A Organização Mundial do Comércio (OMC) revisou para baixo o crescimento do comércio mundial em 2007 e alerta para os riscos de um ressurgimento de medidas protecionistas. A projeção inicial seria de uma alta de 6% em volume. Mas com o desaquecimento na economia americana nos últimos meses do ano, provocada pela crise no setor de crédito do país, os números devem ficar abaixo do índice previsto. As novas projeções indicam um crescimento que ficaria entre 5% e 5,5%. Em 2006, o crescimento em volume havia sido de 8%. Em 2005, de 10%. Mas, para 2008, o clima ainda é de cautela, com números parecidos aos de 2007. "Foi um pouco alta demais a nossa previsão inicial para 2007", afirmou o diretor do departamento de pesquisas da OMC, Patrick Low, que participou hoje do lançamento de um relatório para comemorar os 60 anos da criação do atual sistema multilateral do comércio.
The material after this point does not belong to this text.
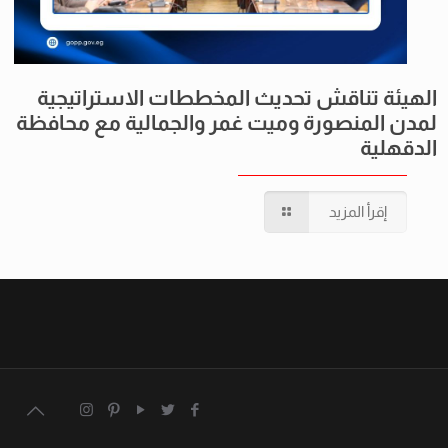
الهيئة تناقش تحديث المخططات الاستراتيجية
لمدن المنصورة وميت غمر والجمالية مع محافظة
الدقهلية
إقرأ المزيد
No total, as exportações mundiais atingiram US$ 11,7 bilhões em 2006, com um crescimento nominal de 15%. Segundo dados da OMC, o comércio no primeiro semestre cresceu acima de 6%. Mas a desaceleração no segundo semestre e principalmente nos três últimos meses do ano devem ser sentidas. O maior consumidor do mundo - os Estados Unidos - teve um crescimento de suas importações em apenas 4% nos nove primeiros meses do ano, contra um crescimento de 11% em 2006. Para a OMC, já está claro que os americanos não terão em 2007 e possivelmente em 2008 o mesmo papel no crescimento da economia mundial e do comércio como tiveram no passado. ProtecionismoCom a economia mundial em um momento de incertezas, o diretor da OMC, Pascal Lamy, fez questão de advertir para os riscos de os governos adotarem novas barreiras ao comércio. "Temos de ficar atentos à pressão protecionista. Hoje, esse protecionismo pode ter efeitos catastróficos, ainda que eu confie na capacidade de líderes e sociedade em respeitar as regras (do comércio)", afirmou. As declarações foram feitas no dia seguinte aos comentários da candidata à presidência americana, Hillary Clinton, que afirmou que, se eleita, iria reavaliar a necessidade de seguir negociando uma abertura comercial na Rodada Doha.